I was surprised and quite pleased that you have posted another story. I thoroughly enjoyed you "Conference" saga and have re-read it many times.Your plot building is excellent and the dialogue is believable. The re-occurring theme of a reluctant wife submitting to her husband's illicit desires is simply delicious!!
Well done, indeed!!!
Please continue with your work.
Great story once again
I am nearly eighty and find it difficult to get it up until I read your work. Keep em coming!
Really a good story...but...
Really a good story...but 16 pages for a retarded lad to fuck his wife? 2 pages were enough...
Another Brilliant Story
Congratulations, another fantastic story thankyou...........please write more.
Ignore the fools who leave negative comments that dont write themselves, they are total fools.
Great story
I really enjoyed your latest story as I have all your others. I really thought at one point that Mervin was going to fuck the daughters as well. Perhaps in future you would develop the story to see Michelle being used by other men and Mervin's mum.
Brilliant
Another fantastic hot story, thankyou so much.......... please continue, your a fantastic writer.
didnt care for the story, a slut is a slut, a whore a whore, a cheater a cheater
1*
LOVE IT !.
ANOTHER FANTASTIC STORY, PLEASE WRITE MORE...
I really hope there will be a Michelle's Story Chapter 2. One of my favourite stories on literotica.
Thank you very much, lucy54. :)
So hot
A great read hope there is more to come with story, there are many ways to go, daughters, his mom, his moms g/f's, Christine, Simon, the big Arsehole Please keep the stories coming..
Writing a novel?
You have WAY too much time on your hands. 16 pages? I made it thru 6 pages -- waiting for the sex. This site is not an audition for folks trying to be a journalist or write a novel. It's a site for short stories -- about SEX. aaaaaaaaaaaaaaaaa
That's more stupid than I've seen spread over so many pages.

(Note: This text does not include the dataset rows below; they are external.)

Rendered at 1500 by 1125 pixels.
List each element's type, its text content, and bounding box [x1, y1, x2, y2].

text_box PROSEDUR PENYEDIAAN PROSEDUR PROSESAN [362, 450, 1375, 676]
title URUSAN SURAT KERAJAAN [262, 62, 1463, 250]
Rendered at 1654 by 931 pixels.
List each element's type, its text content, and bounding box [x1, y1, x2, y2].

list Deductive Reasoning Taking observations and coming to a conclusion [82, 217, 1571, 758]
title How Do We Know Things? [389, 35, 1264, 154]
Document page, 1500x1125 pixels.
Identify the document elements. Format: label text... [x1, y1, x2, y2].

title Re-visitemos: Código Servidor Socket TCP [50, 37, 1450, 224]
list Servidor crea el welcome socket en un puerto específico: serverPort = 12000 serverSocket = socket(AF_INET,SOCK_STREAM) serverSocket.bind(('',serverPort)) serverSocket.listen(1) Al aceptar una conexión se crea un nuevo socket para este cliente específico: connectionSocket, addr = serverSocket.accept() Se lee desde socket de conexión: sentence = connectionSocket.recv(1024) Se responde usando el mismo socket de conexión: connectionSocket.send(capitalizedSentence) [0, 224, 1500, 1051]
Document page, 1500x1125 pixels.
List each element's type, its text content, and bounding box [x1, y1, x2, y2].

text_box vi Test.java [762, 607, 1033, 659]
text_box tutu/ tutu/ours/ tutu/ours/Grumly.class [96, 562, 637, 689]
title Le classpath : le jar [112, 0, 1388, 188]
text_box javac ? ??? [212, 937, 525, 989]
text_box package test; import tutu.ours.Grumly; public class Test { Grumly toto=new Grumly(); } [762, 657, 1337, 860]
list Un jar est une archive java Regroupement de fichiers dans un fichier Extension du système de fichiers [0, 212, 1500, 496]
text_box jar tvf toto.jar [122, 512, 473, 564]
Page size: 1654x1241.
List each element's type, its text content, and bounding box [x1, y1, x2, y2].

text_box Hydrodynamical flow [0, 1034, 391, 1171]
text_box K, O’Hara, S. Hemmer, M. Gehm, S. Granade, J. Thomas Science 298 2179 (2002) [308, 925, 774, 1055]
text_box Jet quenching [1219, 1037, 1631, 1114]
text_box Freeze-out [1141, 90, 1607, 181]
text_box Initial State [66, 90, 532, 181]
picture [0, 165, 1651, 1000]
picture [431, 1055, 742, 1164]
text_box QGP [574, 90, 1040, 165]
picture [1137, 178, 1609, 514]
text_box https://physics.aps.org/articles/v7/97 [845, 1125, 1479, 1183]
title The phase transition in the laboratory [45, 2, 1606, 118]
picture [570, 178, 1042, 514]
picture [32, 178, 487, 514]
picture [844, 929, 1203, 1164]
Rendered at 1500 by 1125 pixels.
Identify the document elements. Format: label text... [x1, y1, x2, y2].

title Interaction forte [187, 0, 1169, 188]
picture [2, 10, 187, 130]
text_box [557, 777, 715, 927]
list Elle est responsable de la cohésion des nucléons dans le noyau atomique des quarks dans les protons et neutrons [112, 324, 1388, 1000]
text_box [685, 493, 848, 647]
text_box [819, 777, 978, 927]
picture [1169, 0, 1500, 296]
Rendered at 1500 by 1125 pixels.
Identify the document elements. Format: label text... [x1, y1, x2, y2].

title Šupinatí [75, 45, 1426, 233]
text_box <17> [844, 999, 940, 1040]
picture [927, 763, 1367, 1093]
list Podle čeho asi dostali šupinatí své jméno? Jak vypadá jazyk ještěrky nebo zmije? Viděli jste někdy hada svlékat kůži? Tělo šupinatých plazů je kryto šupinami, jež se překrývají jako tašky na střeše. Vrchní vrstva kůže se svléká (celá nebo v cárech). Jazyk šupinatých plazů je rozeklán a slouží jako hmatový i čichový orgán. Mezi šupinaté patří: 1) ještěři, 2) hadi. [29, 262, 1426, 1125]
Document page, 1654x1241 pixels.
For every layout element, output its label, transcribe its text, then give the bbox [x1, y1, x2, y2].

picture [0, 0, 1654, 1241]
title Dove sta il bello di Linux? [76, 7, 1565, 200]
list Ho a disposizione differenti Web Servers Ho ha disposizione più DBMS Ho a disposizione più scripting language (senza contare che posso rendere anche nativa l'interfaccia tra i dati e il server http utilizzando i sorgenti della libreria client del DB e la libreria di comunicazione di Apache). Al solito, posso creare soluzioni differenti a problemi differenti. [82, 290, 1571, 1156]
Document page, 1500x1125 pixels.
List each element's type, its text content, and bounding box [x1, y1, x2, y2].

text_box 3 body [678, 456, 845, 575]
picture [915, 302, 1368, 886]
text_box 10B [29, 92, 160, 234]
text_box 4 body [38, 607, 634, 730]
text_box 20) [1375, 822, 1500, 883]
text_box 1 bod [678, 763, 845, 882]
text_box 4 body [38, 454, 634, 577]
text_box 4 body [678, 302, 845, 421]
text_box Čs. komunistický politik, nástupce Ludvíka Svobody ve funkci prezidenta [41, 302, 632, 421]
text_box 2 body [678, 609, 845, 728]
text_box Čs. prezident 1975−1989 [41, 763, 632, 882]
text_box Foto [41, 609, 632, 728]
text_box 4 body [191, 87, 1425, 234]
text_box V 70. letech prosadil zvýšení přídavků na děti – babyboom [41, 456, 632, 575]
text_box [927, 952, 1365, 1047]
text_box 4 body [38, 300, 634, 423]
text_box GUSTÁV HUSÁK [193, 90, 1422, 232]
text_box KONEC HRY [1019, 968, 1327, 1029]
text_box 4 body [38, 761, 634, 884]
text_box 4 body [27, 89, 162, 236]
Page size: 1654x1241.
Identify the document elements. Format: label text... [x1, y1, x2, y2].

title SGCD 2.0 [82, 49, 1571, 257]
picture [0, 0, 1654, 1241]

Can't say it was all useless writing, since I couldn't get past page 6 before I jumped to the end. You must Really like to write. Too bad you write so poorly.
Beauty and the beast.
I thoroughly enjoyed this story. I know people complain it is too long surely they must have realised that when they started.
It's well written and kept my attention all the way through. It left the way open for many more possibilities teasing us with the idea of the mother with Michelle or Mervin with the daughters.
Since pornography is all about having sex with people you shouldn't having sex with a retarded man is much better than the old hat of a blonde wife being used by a huge black cock.
great story
A follow up would be great
BRILLIANT
love it, your stories are just fantastic, hope to see you post more.
another brilliant story!
THANKS A LOT!
it held me in impressive mode all 16 pages... but I hope for part 2 also
yes and it deserved "5" without any doubts
outstanding
Loved it keep me hard to the end, I hope there's a part 2 with the daughters
Simply WOW! We DEMAND a Follow Up!
It's lovely having a story from a British writer for a change. One that writes such an absorbing an fun story to boot.
There were a few POV issues (mostly with Mervin's Mum meeting Andy... Just what happened). There were a few small details that dribbled like Mervin's nose... Forgive the bad pun, but all in all I really enjoyed it despite the little bit of polishing the story needed. All in all a very fine effort and one that has inspired me to do something in a similar vein. Thank you. :)
My Favorite
I agree with the poster who asks for a follow-up, one where Mervin takes control of both Michelle and Andy.
More, please!
Superb
Great story,certainly kept me on edge. As others said, need more, maybe Michelle returning to pub to satisfy her Andy. Sure hope there's more to come.
Fabulous!
I hope you continue this story. It is so hot
fabulous story
fantastic not quite as good as the gardening one but still one of the absolute best on Literotica. Great British writer . I am over 70 now and have ED but aqlways get hard reading "Lucy's" stories Pleeeease write more.